The Rise of Autonomous AI in Cybersecurity
The cybersecurity industry is witnessing a transformation as AI systems like Mythos begin to perform complex tasks independently. This shift introduces both potential benefits and risks. The Cloud Security Alliance foresees a rise in AI-driven cyberattacks, prompting a call to counteract AI threats with AI-driven defenses. OpenAI has expanded its Trusted Access for Cyber initiative to bolster thousands of security teams, and Gartner projects AI investments to surge by 44% in 2026, reaching $47 trillion by 2029—outpacing other security solutions significantly.
Dual-Use Nature of Agentic AI
Technologies such as Mythos illustrate the dual-use nature of AI, benefiting both defenders and attackers. Adversaries are leveraging AI for tasks like autonomous reconnaissance and real-time adaptation, enabling efficient, low-cost attacks with minimal human input. These advancements are no longer theoretical as rogue AI agents exploit vulnerabilities and impersonate legitimate users, reducing the need for direct control.

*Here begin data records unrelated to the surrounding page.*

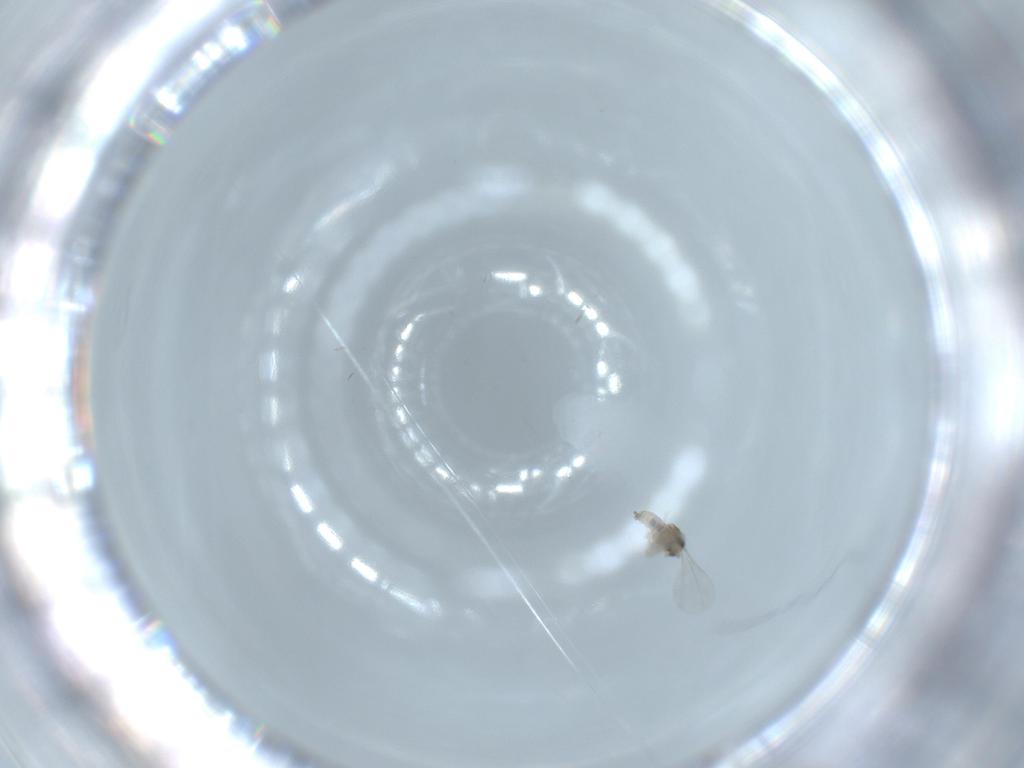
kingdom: Animalia
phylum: Arthropoda
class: Insecta
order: Diptera
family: Cecidomyiidae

The proliferation of point solutions characterizes each major shift in cybersecurity, often leading to fragmented and complex environments. The current AI risks follow a similar trajectory. While tools such as AI security posture management and anomaly detection engines provide value, they also contribute to operational friction. Organizations require comprehensive context and control over all entities, human or AI, within their systems.
Identity-Based Security for AI
At the AGC Cybersecurity Investor Conference, experts suggested a more pragmatic approach: treating AI as an identity. This perspective integrates AI within established identity security frameworks, rather than requiring additional security layers. Recognizing AI’s behavior as akin to an identity—authenticating, accessing data, and executing actions—simplifies the security strategy.
By leveraging identity threat detection and risk mitigation, organizations can maintain a unified security approach. This entails adaptive verification, behavioral analytics, and risk scoring, enabling the detection of anomalies and enforcement of policies, applicable to both human and machine agents.
As autonomous AI agents, whether compromised or malicious, emerge, applying identity-driven security measures offers a practical defense. This strategy supports least privilege enforcement, continuous access validation, and automated responses, extending existing identity security frameworks to AI without adding complexity.
Conclusion: Embracing AI as Identifiable Entities
The discussions in San Francisco underscored a significant future trend in cybersecurity: the rise of independently acting entities, many of which will be AI. As AI technologies like Mythos advance, cybersecurity strategies must adapt. The simplest and most effective defense may involve treating AI as an identity. By embedding AI security within identity threat detection frameworks, organizations can shield themselves against rogue agents without complicating their defense systems.